No pictures belong in the copy. Retype exactly, and only, the stretch of lines below from the one with "Deletion::1:10,106,821-10,107,194(373), AMB_COUNT: 1458" through the one with "宇都宮, 18年度平均: 107 -> 101.6".

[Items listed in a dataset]
╭──

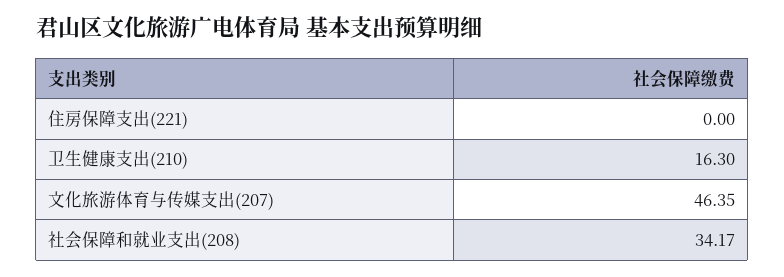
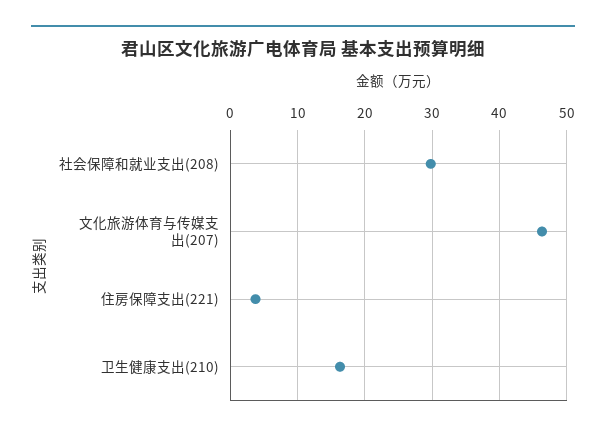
住房保障支出(221): 0 -> 4
社会保障和就业支出(208): 34.17 -> 30

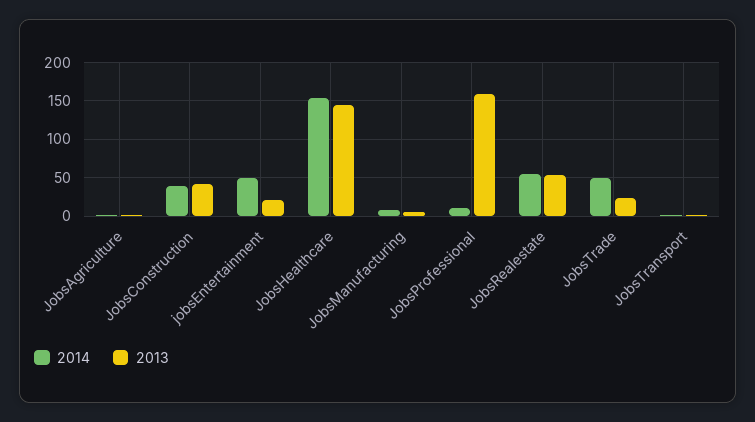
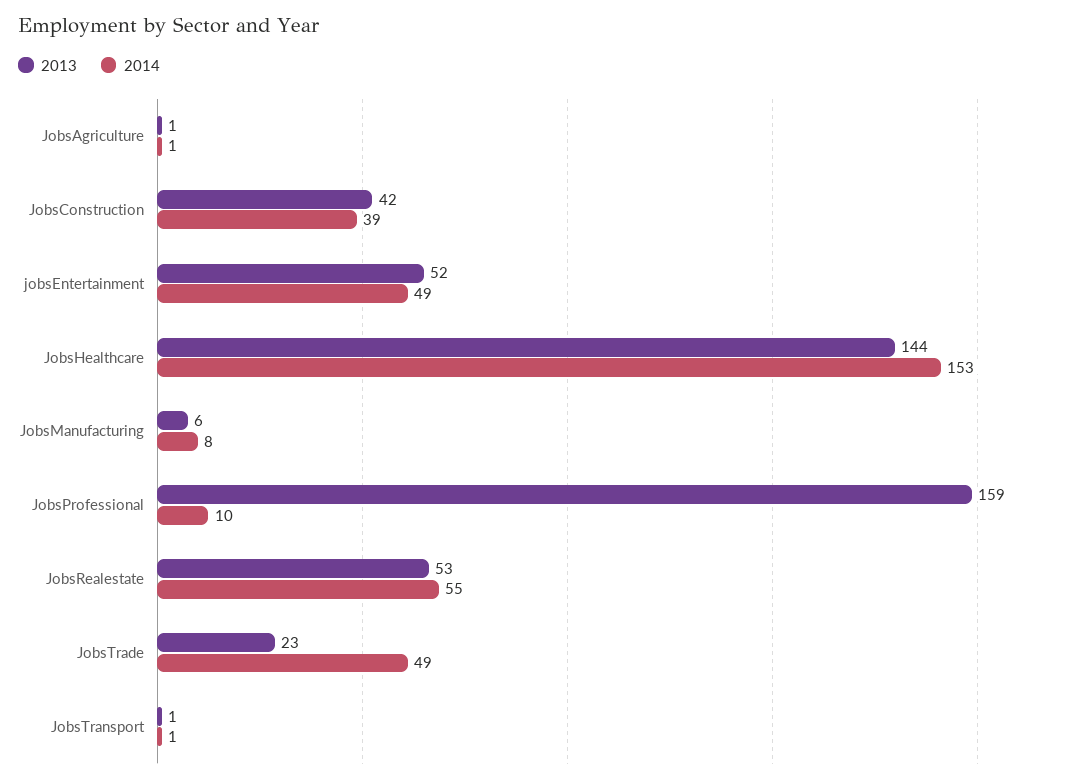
2013, jobsEntertainment: 20 -> 52

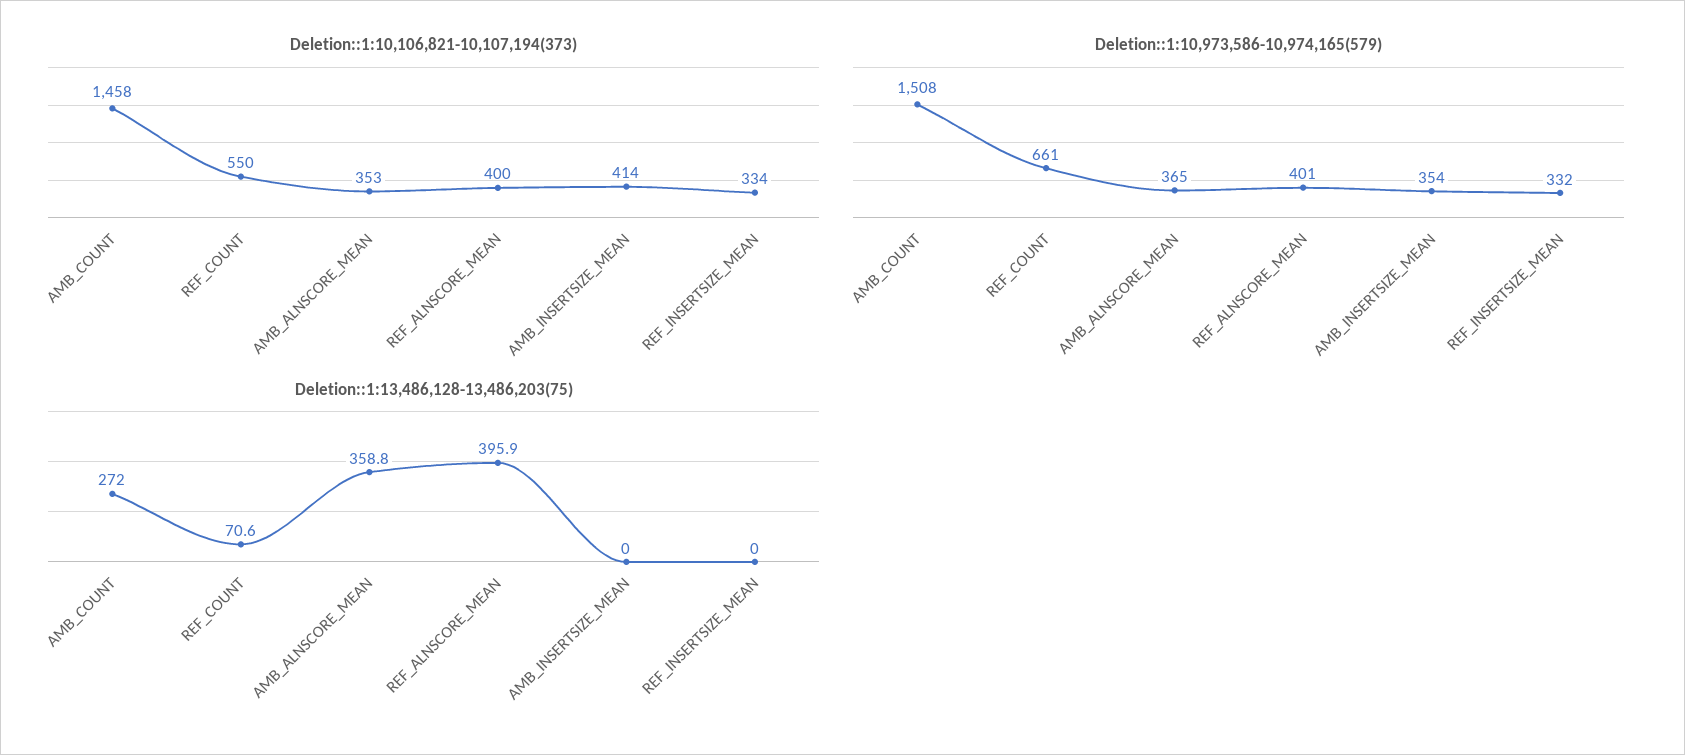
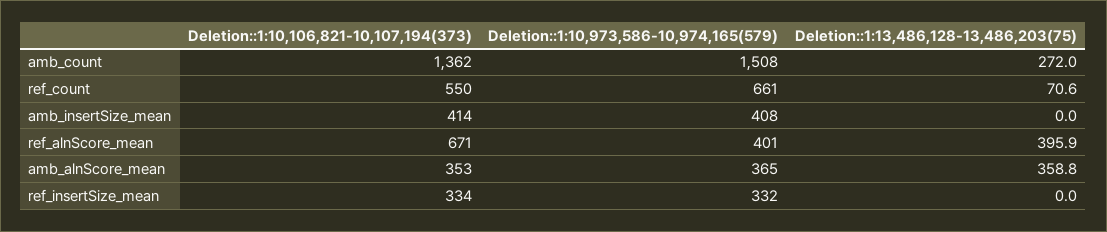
Deletion::1:10,106,821-10,107,194(373), AMB_COUNT: 1458 -> 1362
Deletion::1:10,106,821-10,107,194(373), REF_ALNSCORE_MEAN: 400 -> 671
Deletion::1:10,973,586-10,974,165(579), AMB_INSERTSIZE_MEAN: 354 -> 408

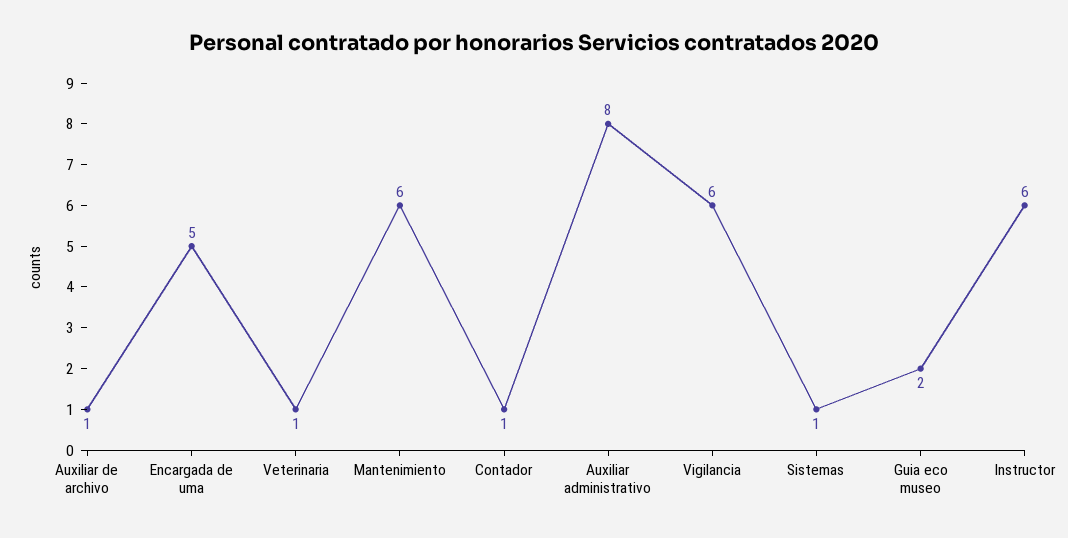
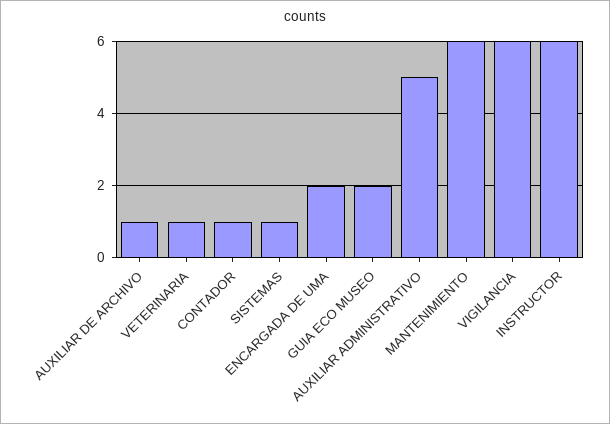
Encargada de uma: 5 -> 2
Auxiliar administrativo: 8 -> 5

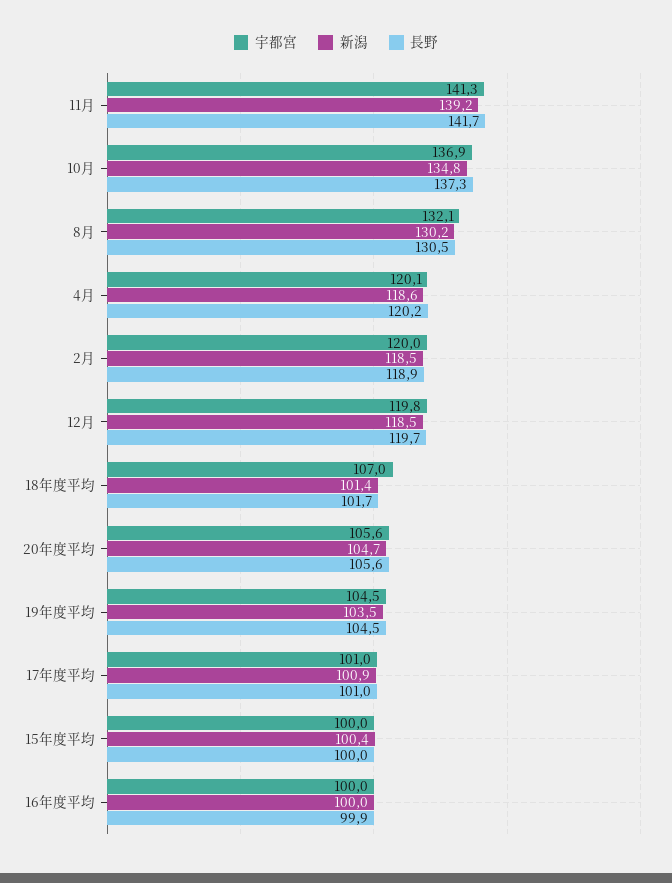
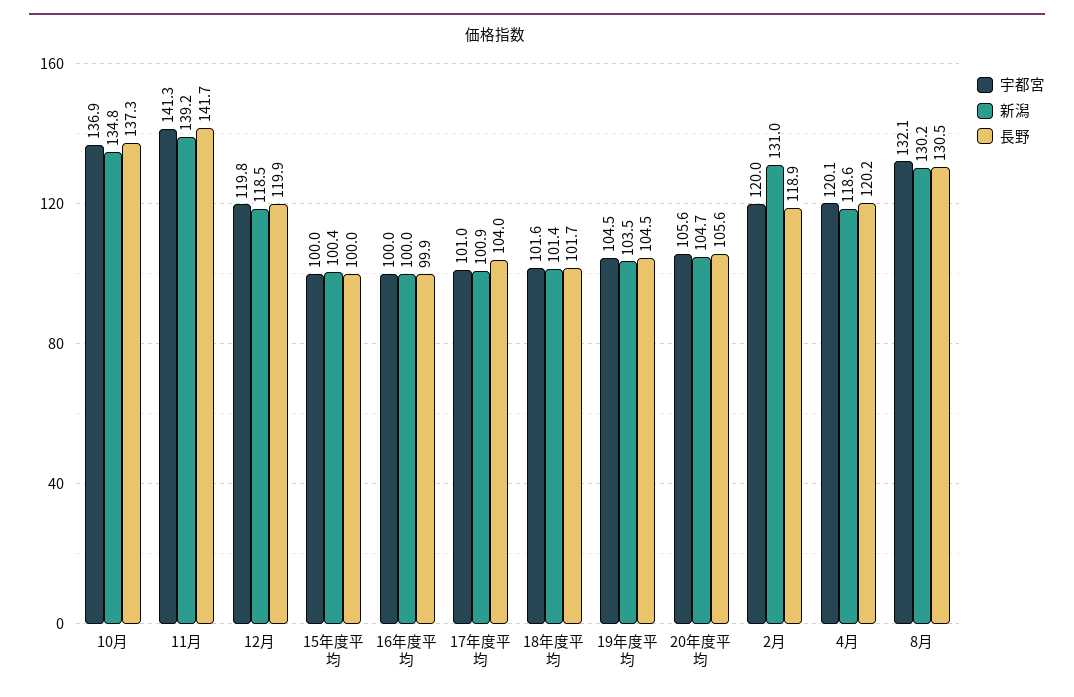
新潟, 2月: 118.5 -> 131
長野, 12月: 119.7 -> 119.9
宇都宮, 18年度平均: 107 -> 101.6
長野, 17年度平均: 101 -> 104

╰──

Reply
Deletion::1:10,106,821-10,107,194(373), AMB_COUNT: 1458 -> 1362
Deletion::1:10,106,821-10,107,194(373), REF_ALNSCORE_MEAN: 400 -> 671
Deletion::1:10,973,586-10,974,165(579), AMB_INSERTSIZE_MEAN: 354 -> 408

Encargada de uma: 5 -> 2
Auxiliar administrativo: 8 -> 5

新潟, 2月: 118.5 -> 131
長野, 12月: 119.7 -> 119.9
宇都宮, 18年度平均: 107 -> 101.6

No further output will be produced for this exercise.